I stupidly, going full on with the "diet plan" took a fat-burner before the class, too.

Tip: Fat-burners are stimulants! And they increase your heart rate! So if you take one before a cardio class, your heart rate can get uncomfortably high.

I had to stop several times to catch my breath.

Weight today: 174.8 lbs! (Wow, I've already lost .4 lbs!!!!) Of course I know that our weight fluctuates daily, but that drop is motivating, and I'm claiming it!!!

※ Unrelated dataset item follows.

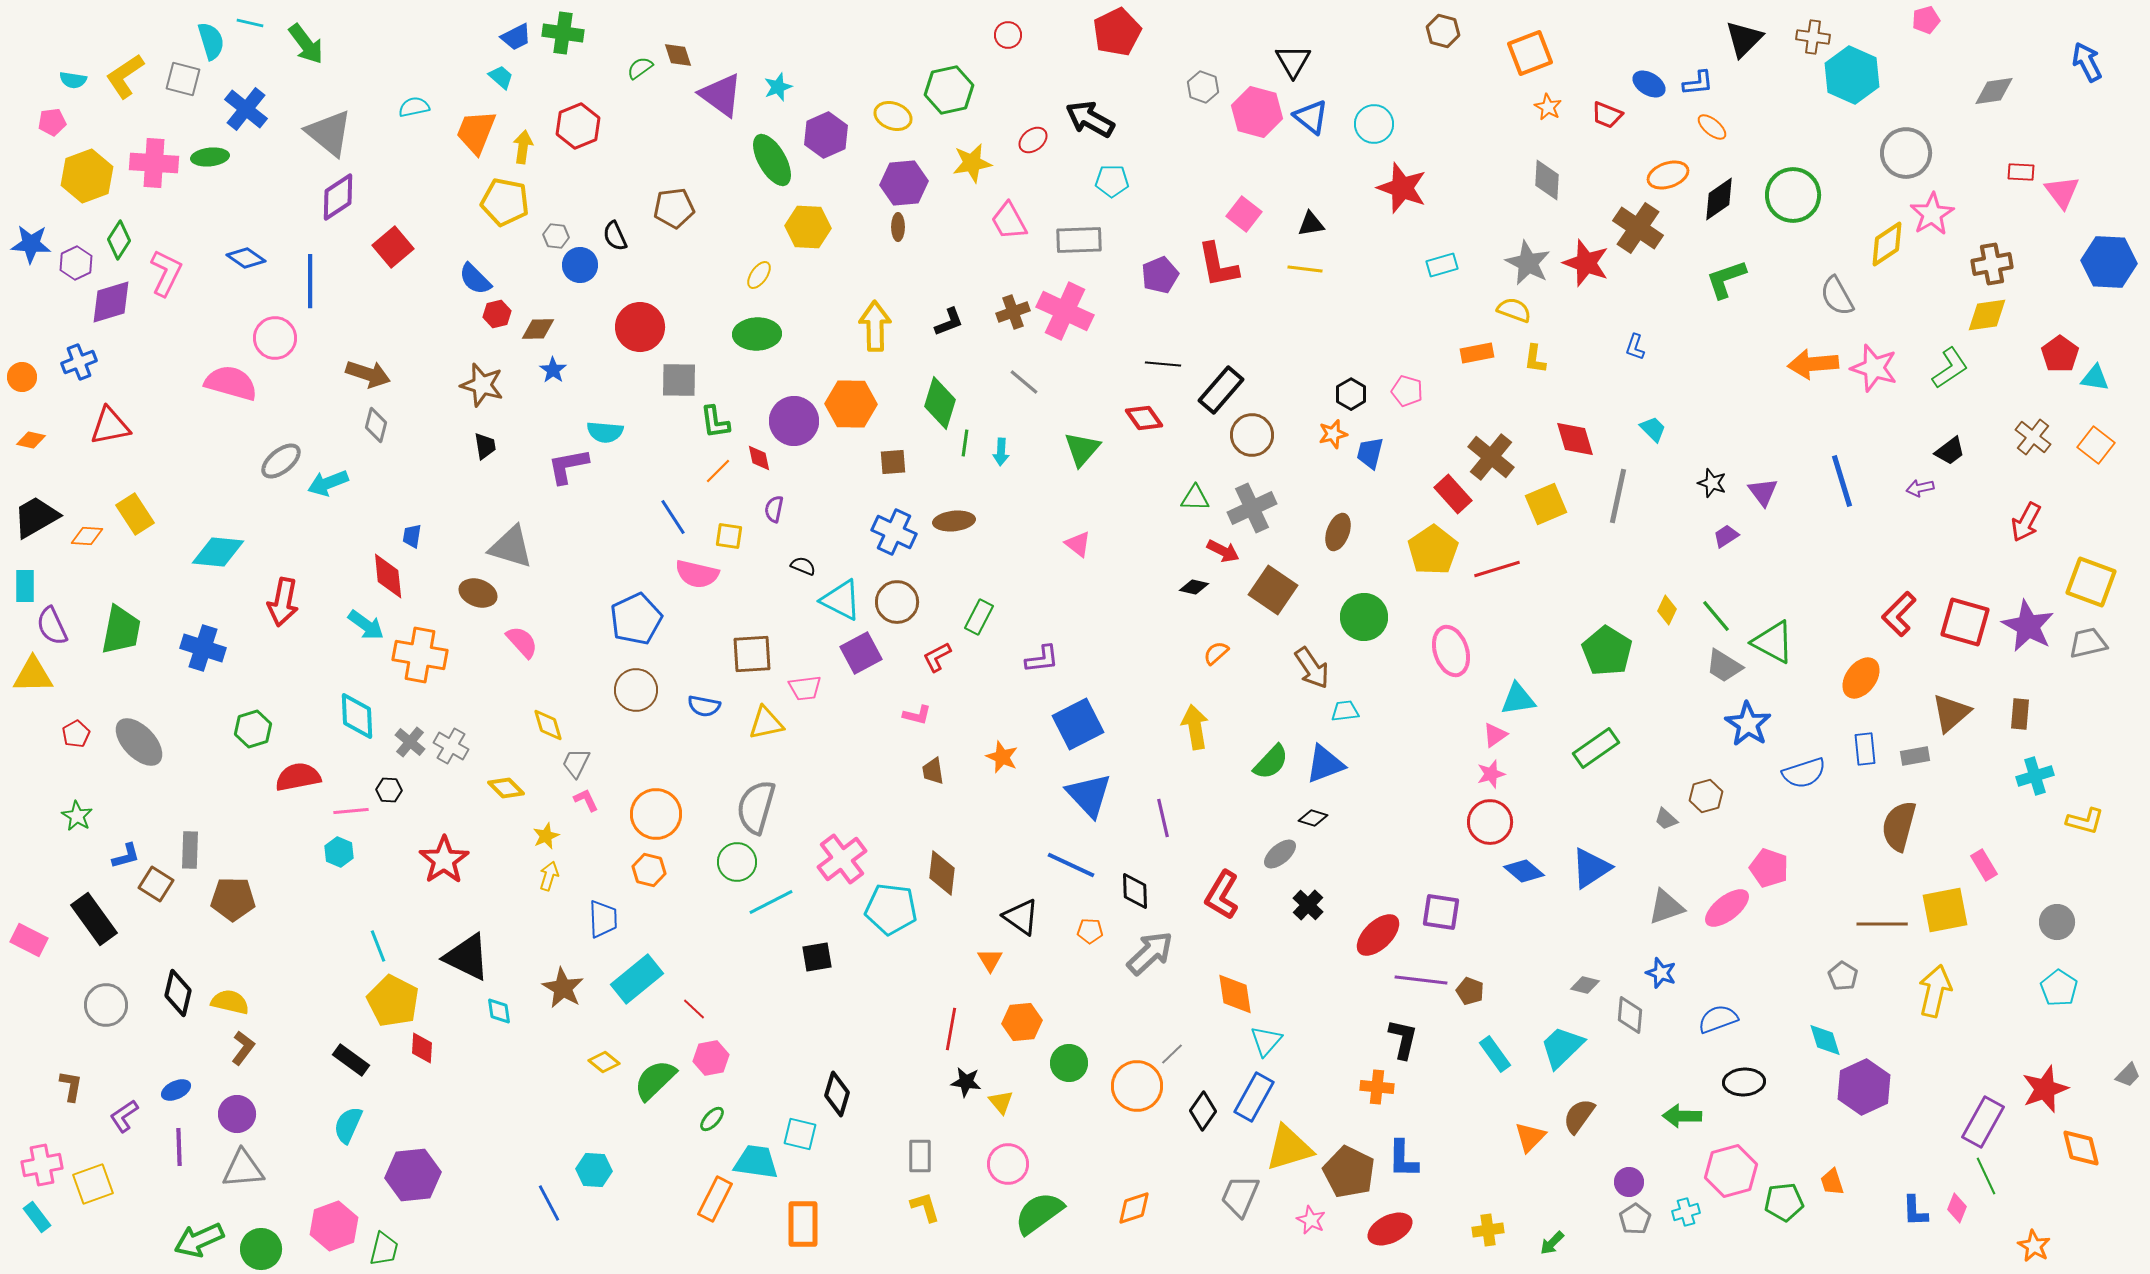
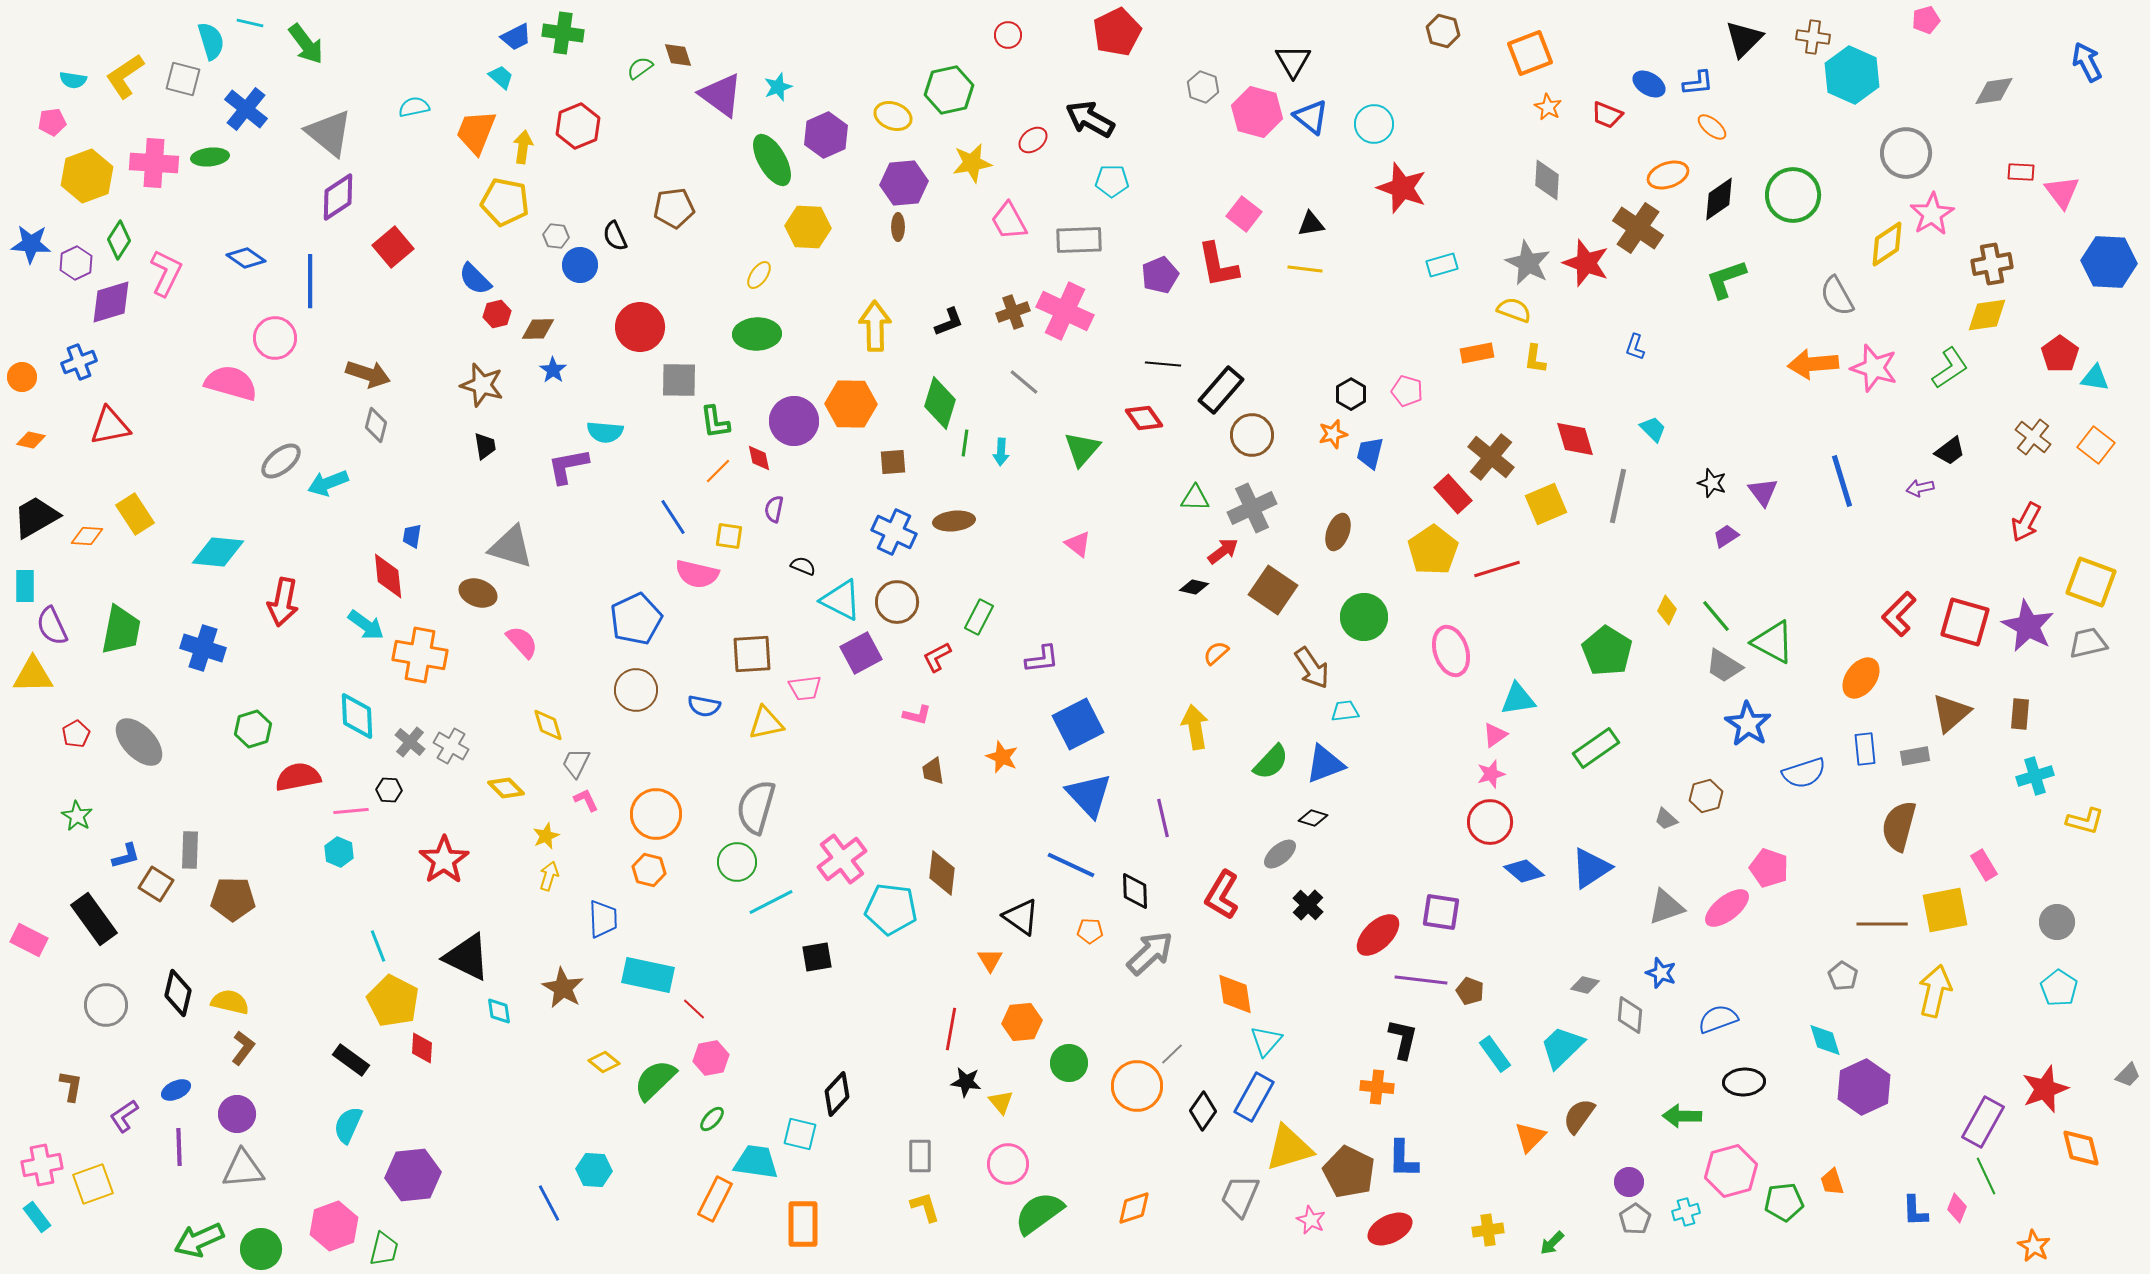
red arrow at (1223, 551): rotated 64 degrees counterclockwise
cyan rectangle at (637, 979): moved 11 px right, 4 px up; rotated 51 degrees clockwise
black diamond at (837, 1094): rotated 27 degrees clockwise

My workout today was just strength training. I did a total body workout, with supersets (two exercises for the same body part, back-to-back), and mini circuits.
Here's the basics:
2 leg exercises followed by 2 chest exercises, then repeat.
2 shoulder exercises followed by 2 back exercises and 1 abdominal exercise, then repeat.
2 triceps exercises followed by another abdominal exercise, then repeat.

EXERCISE OF THE DAY:
MODIFIED PLANKS
Hold a push-up position. That's it!
Be on your toes (no knees here!) Make sure your body is straight from your head to your toes (your behind isn't lifted). Make sure your hands are directly underneath your shoulders.
Keep your abdominal muscles drawn in and tight, and tighten up your legs as well (especially the quadriceps.) And KEEP BREATHING!
Hold for up to 30 seconds. Rest and repeat.
This is great for the ABs, the back, and the shoulders.